M. Nadraga a indiqué que beaucoup restait néanmoins à faire pour réduire la pauvreté en Ukraine, et il a présenté les grands axes du programme de son gouvernement en la matière: promotion de l’emploi, augmentation des salaires et des retraites, et protection des droits de l’enfant.  Il a ensuite parlé des « nouvelles initiatives sociales » prises par le Président ukrainien, telles que l’amélioration des mécanismes de redistribution, le renforcement des classes moyennes, et la création d’un système efficace de protection contre les risques sociaux.  Enfin, M. Nadraga a développé les priorités de la politique économique de son pays, telles que la préservation des grands équilibres macroéconomiques, la réduction de l’interventionnisme étatique dans l’économie, la modernisation des infrastructures, et l’amélioration de l’offre aussi bien en matière d’éducation que de soins de santé.


À la suite de l’exposé du Vice-Ministre de la politique sociale de l’Ukraine, le représentant de la Hongrie a demandé des précisions sur la dette souveraine du pays, le taux de prévalence du virus VIH/sida dans le pays, ainsi que les mesures prises en Ukraine pour accélérer le passage à une économie verte.  Les représentantes du Brésil et du Kazakhstan ont, pour leur part, posé des questions portant sur les mesures envisagées par le Gouvernement ukrainien pour améliorer la qualité des emplois offerts aux jeunes.


Comme éléments de réponse, M. Nadraga a précisé que le Gouvernement ukrainien avait mobilisé tous les instruments à sa disposition pour maîtriser la dette souveraine de l’Ukraine.  Les investisseurs ont confiance dans l’économie ukrainienne, s’est-il félicité.  Il a ensuite développé les grands axes du programme de lutte contre le virus du VIH et a souligné les gains enregistrés dans la diminution de la transmission du virus de la mère à l’enfant.  Il a ajouté que son pays était à l’avant-garde de la mise en œuvre du Protocole de Kyoto, et qu’il s’était fixé pour objectif la réduction de 15% de ses émissions de gaz à effet de serre.  Il a également précisé qu’un nouveau mécanisme pour l’emploi a été mis en place en Ukraine, par lequel le Gouvernement, les organisations d’employeurs et les syndicats ont décidé d’œuvrer de concert pour créer des emplois, notamment pour les jeunes.  M. Nadraga a enfin détaillé les efforts menés en Ukraine pour simplifier et alléger le cadre réglementaire dans lequel évoluent les entreprises ukrainiennes.

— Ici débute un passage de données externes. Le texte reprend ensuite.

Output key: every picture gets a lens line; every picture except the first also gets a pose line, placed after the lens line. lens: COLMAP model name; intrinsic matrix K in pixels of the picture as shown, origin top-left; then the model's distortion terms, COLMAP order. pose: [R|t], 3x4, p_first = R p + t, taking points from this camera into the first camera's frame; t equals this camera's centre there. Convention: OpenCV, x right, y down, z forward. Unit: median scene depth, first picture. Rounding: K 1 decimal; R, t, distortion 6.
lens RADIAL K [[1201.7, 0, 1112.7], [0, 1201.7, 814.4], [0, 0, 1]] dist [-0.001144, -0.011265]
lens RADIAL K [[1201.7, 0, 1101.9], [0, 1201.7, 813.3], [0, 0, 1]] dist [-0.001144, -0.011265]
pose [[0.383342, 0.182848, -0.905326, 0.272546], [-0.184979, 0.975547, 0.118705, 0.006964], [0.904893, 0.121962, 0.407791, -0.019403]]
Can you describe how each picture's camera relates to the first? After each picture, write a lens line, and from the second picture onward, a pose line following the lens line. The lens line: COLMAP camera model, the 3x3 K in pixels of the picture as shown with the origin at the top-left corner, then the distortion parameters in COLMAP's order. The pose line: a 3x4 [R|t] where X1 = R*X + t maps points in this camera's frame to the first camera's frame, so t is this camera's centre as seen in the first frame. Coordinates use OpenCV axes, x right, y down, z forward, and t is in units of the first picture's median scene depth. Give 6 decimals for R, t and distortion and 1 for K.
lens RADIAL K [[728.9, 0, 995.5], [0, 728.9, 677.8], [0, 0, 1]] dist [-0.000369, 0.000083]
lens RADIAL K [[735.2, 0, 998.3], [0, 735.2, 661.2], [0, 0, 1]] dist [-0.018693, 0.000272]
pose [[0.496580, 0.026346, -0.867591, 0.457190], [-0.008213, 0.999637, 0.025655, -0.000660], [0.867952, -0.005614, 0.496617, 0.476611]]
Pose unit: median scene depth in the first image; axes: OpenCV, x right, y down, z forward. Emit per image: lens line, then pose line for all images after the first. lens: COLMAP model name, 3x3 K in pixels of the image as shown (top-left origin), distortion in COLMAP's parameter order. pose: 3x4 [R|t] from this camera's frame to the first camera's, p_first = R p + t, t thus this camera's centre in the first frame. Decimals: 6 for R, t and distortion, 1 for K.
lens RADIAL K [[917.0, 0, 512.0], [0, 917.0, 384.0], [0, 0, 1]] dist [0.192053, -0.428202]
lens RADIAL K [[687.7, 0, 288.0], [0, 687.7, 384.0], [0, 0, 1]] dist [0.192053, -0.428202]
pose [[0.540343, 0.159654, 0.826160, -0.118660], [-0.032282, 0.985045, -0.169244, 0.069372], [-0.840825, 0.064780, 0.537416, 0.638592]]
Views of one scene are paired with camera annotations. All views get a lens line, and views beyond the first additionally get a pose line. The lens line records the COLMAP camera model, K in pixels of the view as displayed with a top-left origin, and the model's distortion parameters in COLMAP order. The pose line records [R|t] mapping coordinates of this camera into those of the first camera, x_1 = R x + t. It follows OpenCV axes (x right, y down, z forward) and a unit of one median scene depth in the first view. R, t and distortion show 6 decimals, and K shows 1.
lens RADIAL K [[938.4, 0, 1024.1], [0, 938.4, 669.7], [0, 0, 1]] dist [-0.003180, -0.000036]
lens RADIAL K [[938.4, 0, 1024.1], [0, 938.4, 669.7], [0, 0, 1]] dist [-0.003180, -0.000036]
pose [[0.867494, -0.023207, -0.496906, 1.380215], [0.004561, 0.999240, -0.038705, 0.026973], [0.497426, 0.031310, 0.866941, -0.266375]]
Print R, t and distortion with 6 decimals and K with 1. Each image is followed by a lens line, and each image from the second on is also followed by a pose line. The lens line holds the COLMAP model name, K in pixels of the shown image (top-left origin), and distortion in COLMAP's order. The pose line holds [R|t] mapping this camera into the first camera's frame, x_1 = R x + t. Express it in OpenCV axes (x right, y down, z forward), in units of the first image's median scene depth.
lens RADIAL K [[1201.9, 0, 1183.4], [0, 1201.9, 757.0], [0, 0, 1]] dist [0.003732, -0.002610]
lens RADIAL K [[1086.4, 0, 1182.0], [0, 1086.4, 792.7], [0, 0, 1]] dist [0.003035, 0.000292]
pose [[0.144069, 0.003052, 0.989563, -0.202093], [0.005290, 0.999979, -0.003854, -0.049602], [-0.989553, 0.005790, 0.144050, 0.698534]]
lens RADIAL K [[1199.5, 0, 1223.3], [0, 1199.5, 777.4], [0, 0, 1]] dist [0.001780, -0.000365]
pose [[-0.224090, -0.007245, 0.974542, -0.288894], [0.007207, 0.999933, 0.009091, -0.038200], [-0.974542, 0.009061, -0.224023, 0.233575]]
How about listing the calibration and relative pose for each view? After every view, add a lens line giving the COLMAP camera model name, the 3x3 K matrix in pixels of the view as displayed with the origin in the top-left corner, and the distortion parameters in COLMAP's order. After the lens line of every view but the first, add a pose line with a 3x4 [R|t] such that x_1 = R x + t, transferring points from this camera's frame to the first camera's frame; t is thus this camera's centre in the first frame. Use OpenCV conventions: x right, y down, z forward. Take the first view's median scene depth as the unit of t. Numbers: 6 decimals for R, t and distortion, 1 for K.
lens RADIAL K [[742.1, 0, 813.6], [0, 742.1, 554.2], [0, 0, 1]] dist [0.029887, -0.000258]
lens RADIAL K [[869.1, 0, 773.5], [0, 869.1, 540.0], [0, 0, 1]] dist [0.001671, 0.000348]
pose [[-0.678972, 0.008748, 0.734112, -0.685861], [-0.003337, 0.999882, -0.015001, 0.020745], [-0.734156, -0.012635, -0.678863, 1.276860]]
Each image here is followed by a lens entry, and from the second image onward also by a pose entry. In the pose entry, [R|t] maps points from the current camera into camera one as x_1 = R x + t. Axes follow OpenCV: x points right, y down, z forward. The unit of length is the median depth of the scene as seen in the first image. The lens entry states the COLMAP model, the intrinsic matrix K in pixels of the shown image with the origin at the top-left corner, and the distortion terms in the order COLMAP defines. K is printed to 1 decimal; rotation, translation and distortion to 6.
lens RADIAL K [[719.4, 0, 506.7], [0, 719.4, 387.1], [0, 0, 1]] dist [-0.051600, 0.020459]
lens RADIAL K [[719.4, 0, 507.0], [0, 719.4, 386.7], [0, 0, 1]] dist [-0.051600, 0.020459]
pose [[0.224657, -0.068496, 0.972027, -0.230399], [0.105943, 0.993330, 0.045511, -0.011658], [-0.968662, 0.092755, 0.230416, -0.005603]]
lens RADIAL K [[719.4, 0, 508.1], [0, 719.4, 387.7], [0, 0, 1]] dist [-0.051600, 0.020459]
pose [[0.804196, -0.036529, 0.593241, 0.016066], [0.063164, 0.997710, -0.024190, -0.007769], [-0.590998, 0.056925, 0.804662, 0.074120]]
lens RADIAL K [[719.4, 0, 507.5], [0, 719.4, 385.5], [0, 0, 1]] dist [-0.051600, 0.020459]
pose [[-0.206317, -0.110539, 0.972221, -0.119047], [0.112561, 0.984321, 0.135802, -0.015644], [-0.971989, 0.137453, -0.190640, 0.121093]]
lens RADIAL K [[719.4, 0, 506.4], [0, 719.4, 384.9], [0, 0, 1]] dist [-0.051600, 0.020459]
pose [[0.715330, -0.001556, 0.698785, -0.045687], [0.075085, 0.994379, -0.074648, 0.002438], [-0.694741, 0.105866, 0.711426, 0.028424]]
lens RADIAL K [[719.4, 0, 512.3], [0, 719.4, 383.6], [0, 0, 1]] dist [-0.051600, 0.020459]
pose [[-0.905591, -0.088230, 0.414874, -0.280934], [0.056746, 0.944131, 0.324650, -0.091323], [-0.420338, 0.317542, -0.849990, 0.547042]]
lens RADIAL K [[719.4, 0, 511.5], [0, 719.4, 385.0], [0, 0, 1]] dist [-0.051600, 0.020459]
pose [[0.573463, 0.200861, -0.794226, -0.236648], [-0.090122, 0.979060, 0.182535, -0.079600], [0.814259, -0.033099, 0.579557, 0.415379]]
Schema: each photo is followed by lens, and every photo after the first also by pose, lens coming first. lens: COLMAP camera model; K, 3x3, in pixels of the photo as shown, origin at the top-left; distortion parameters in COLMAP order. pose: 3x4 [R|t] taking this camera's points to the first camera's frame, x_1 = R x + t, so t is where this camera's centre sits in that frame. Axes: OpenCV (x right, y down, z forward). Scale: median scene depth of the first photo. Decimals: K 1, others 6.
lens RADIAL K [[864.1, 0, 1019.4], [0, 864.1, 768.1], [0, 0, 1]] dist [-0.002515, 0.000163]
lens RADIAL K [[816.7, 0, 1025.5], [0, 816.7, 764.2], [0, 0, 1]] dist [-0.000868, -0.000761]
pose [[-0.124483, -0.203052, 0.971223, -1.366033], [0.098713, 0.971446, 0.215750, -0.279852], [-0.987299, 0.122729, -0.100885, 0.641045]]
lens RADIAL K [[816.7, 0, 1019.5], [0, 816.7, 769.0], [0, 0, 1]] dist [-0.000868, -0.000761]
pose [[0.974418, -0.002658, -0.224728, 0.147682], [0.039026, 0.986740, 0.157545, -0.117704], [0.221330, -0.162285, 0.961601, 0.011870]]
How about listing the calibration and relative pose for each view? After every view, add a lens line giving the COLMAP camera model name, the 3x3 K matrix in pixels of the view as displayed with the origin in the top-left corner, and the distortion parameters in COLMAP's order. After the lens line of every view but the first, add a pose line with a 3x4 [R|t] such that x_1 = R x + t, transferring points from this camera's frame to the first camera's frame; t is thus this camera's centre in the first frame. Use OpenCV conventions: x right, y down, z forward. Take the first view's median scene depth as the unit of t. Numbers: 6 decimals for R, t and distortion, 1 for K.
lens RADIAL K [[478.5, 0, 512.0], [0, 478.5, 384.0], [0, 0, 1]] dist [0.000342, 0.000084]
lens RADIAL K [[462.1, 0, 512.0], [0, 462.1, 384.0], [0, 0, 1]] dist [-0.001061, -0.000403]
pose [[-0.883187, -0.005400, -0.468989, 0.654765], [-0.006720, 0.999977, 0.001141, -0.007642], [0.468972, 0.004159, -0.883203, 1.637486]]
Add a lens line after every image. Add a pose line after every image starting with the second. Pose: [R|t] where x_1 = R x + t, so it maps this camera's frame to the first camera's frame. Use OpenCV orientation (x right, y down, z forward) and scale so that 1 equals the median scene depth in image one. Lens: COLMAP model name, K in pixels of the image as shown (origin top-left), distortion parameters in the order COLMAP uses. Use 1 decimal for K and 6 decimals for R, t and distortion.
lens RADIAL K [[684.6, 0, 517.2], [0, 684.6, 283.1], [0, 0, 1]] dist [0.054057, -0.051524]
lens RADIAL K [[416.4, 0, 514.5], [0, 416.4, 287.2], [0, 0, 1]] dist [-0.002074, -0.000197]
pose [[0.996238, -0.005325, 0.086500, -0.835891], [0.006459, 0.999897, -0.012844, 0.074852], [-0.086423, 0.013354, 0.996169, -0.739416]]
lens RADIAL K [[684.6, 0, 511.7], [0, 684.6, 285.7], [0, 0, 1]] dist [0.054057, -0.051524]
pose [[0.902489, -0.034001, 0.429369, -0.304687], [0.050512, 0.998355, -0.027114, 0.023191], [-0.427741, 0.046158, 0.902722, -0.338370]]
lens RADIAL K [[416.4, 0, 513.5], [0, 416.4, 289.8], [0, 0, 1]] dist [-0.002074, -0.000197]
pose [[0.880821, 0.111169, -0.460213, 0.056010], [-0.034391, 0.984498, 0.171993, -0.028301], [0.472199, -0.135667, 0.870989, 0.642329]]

Il a ensuite répondu aux questions de la représentante du Bélarus et de l’animateur du débat, M. José Manuel Salazar-Xirinachs, Directeur exécutif du Secteur de l’emploi de l’Organisation internationale du Travail, en exposant notamment le choix fait par son gouvernement de cibler davantage les bénéficiaires des dispositifs de protection sociale.


L’allocation pour la naissance d’un enfant est la seule pour laquelle il n’est pas tenu compte de la situation économique du récipiendaire, a-t-il poursuivi.  Enfin, il a indiqué que l’Ukraine ne faisait pas partie des grands pays exportateurs de matières premières et qu’il avait fait le choix de développer ses exportations dans le secteur des technologies de pointe.